**TASK OBJECTIVE**
Please copy out the records that follow exactly as they stand.

**PROVIDED RECORDS**
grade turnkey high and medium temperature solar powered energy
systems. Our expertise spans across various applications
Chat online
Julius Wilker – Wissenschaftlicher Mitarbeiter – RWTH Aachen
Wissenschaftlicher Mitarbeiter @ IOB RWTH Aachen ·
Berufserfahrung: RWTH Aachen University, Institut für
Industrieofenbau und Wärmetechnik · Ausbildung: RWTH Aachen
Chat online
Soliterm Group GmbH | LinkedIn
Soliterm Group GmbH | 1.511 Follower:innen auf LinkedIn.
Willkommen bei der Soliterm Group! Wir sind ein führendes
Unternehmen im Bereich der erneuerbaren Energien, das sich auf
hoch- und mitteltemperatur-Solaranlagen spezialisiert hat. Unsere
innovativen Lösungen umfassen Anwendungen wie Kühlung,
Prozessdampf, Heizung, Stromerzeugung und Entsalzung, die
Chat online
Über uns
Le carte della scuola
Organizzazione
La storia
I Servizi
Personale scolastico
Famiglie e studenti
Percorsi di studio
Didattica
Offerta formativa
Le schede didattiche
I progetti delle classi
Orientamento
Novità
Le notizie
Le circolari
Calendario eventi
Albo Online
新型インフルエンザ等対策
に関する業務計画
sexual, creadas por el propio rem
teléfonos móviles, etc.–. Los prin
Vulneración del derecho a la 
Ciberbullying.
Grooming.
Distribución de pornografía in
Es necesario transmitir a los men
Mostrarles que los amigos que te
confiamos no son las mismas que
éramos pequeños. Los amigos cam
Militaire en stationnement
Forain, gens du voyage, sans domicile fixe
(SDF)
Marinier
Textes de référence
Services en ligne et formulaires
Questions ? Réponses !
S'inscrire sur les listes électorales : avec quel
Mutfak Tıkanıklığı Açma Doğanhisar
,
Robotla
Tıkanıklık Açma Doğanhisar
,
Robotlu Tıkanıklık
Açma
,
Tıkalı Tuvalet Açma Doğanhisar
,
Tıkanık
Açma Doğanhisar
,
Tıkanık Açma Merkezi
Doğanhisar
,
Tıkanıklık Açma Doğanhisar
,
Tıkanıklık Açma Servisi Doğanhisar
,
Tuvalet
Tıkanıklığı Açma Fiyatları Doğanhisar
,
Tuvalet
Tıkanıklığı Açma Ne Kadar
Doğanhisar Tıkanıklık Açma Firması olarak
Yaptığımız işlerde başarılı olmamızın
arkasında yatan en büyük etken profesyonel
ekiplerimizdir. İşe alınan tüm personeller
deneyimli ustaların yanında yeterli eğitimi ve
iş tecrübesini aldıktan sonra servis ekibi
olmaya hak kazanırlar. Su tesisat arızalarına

**RESPONSE AREA**
grade turnkey high and medium temperature solar powered energy
systems. Our expertise spans across various applications
Chat online
Julius Wilker – Wissenschaftlicher Mitarbeiter – RWTH Aachen
Wissenschaftlicher Mitarbeiter @ IOB RWTH Aachen ·
Berufserfahrung: RWTH Aachen University, Institut für
Industrieofenbau und Wärmetechnik · Ausbildung: RWTH Aachen
Chat online
Soliterm Group GmbH | LinkedIn
Soliterm Group GmbH | 1.511 Follower:innen auf LinkedIn.
Willkommen bei der Soliterm Group! Wir sind ein führendes
Unternehmen im Bereich der erneuerbaren Energien, das sich auf
hoch- und mitteltemperatur-Solaranlagen spezialisiert hat. Unsere
innovativen Lösungen umfassen Anwendungen wie Kühlung,
Prozessdampf, Heizung, Stromerzeugung und Entsalzung, die
Chat online
Über uns
Le carte della scuola
Organizzazione
La storia
I Servizi
Personale scolastico
Famiglie e studenti
Percorsi di studio
Didattica
Offerta formativa
Le schede didattiche
I progetti delle classi
Orientamento
Novità
Le notizie
Le circolari
Calendario eventi
Albo Online
新型インフルエンザ等対策
に関する業務計画
sexual, creadas por el propio rem
teléfonos móviles, etc.–. Los prin
Vulneración del derecho a la 
Ciberbullying.
Grooming.
Distribución de pornografía in
Es necesario transmitir a los men
Mostrarles que los amigos que te
confiamos no son las mismas que
éramos pequeños. Los amigos cam
Militaire en stationnement
Forain, gens du voyage, sans domicile fixe
(SDF)
Marinier
Textes de référence
Services en ligne et formulaires
Questions ? Réponses !
S'inscrire sur les listes électorales : avec quel
Mutfak Tıkanıklığı Açma Doğanhisar
,
Robotla
Tıkanıklık Açma Doğanhisar
,
Robotlu Tıkanıklık
Açma
,
Tıkalı Tuvalet Açma Doğanhisar
,
Tıkanık
Açma Doğanhisar
,
Tıkanık Açma Merkezi
Doğanhisar
,
Tıkanıklık Açma Doğanhisar
,
Tıkanıklık Açma Servisi Doğanhisar
,
Tuvalet
Tıkanıklığı Açma Fiyatları Doğanhisar
,
Tuvalet
Tıkanıklığı Açma Ne Kadar
Doğanhisar Tıkanıklık Açma Firması olarak
Yaptığımız işlerde başarılı olmamızın
arkasında yatan en büyük etken profesyonel
ekiplerimizdir. İşe alınan tüm personeller
deneyimli ustaların yanında yeterli eğitimi ve
iş tecrübesini aldıktan sonra servis ekibi
olmaya hak kazanırlar. Su tesisat arızalarına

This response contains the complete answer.